Cash strapped local governments around the country that rely on federal forest “in lieu” taxes to fund roads, schools, and other vital government services, received a reassuring pat on the shoulder over the weekend in learning that President Obama is seeking to restore those funds in his federal budget proposal. Oregon counties like Lane, Josephine, Douglas, Curry, Coos and Lincoln counties among others, have relied heavily on those tax funds to keep them solvent. Lincoln County officials say Lincoln County has laid off nearly 100 workers over the past few years in an effort to “wean” the county away from timber receipts. But other counties say they haven’t been as successful since timber receipts are such a big component to their annual services outlays for roads and schools.
Although President Obama has included timber receipt restoration in his budget, getting it approved by the Congress may prove difficult during what is shaping up to be a red-hot political election year with loud and long debates over the economy, jobs, and the ever whirling controversy about the country’s debt.
The Oregonian picks it up from here. Click here.
The following is a statement from U.S. Senator Ron Wyden on the topic:
Washington, D.C. – Funding for the Secure Rural Schools and Community Self-Determination Act — commonly known as “county payments” — is included as “mandatory” spending in President Obama’s Fiscal Year 2013 budget released today. (Previous years’ budgets have listed the county payments program as “discretionary” spending.)

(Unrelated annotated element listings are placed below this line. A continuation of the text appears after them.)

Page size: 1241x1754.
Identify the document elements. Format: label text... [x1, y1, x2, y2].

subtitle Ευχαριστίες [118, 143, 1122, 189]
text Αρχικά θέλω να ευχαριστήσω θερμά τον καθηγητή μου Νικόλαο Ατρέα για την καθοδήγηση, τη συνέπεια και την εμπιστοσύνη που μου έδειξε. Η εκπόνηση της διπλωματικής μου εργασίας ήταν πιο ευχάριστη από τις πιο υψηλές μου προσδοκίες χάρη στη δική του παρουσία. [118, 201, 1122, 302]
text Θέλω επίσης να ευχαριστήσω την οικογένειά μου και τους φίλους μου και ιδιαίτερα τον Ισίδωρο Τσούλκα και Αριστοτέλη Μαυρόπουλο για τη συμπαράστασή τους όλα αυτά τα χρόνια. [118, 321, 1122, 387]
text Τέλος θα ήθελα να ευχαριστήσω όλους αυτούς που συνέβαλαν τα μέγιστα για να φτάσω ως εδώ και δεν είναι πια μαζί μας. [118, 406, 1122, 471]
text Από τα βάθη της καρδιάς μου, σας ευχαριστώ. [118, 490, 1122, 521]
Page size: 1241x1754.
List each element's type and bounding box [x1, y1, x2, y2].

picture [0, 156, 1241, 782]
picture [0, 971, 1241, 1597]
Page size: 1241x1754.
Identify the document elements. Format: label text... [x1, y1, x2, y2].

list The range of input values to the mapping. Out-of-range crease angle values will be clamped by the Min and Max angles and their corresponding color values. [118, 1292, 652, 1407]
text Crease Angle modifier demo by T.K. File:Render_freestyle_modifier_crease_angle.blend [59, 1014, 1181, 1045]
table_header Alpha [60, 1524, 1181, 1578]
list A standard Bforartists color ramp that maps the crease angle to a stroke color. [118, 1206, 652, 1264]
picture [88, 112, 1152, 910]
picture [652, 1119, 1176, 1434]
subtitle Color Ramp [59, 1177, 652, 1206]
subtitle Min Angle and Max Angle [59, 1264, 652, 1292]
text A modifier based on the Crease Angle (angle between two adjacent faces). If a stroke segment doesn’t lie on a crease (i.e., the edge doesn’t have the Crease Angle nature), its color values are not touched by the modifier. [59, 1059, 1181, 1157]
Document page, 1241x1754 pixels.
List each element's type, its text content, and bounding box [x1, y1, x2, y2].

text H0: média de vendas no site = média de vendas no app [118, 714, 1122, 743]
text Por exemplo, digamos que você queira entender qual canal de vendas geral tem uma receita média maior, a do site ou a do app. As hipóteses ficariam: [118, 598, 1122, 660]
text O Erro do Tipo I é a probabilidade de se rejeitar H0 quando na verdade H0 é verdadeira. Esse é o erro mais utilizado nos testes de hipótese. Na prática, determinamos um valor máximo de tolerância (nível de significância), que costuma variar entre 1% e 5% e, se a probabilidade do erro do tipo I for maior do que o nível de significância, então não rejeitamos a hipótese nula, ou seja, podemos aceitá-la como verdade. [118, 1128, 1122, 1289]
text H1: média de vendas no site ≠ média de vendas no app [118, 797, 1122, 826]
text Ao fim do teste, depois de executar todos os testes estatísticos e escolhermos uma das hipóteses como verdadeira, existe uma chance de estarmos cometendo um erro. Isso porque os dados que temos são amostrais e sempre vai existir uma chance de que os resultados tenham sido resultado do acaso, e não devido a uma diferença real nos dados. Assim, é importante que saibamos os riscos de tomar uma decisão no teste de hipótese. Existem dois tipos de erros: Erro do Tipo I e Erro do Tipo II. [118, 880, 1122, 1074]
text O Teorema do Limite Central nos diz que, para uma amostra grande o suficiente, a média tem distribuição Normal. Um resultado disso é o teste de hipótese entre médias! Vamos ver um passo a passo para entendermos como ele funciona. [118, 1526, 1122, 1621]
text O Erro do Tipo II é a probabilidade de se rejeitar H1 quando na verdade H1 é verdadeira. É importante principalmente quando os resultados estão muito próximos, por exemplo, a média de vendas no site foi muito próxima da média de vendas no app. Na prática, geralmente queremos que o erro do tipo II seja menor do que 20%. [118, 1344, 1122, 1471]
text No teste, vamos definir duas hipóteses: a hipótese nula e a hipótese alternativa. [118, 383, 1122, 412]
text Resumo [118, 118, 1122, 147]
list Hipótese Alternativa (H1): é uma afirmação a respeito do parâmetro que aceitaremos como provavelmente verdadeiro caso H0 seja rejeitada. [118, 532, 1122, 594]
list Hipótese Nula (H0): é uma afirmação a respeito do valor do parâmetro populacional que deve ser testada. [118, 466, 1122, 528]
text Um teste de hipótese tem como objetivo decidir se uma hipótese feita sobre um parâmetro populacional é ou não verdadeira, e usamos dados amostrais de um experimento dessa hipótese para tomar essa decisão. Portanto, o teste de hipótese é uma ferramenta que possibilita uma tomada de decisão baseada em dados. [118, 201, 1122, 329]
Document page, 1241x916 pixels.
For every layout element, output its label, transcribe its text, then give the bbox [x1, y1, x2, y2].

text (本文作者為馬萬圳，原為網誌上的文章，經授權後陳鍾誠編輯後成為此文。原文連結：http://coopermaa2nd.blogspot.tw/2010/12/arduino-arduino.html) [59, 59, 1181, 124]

Programs listed as mandatory spending in the President’s budget are considered to be essential and are not subject to annual approval by Congressional appropriators. Unlike programs designated as discretionary spending, mandatory spending is controlled by laws other than the annual appropriations acts and funding is provided automatically without requiring further action by Congress. In the President’s 2012 budget, County Payments were designated as discretionary.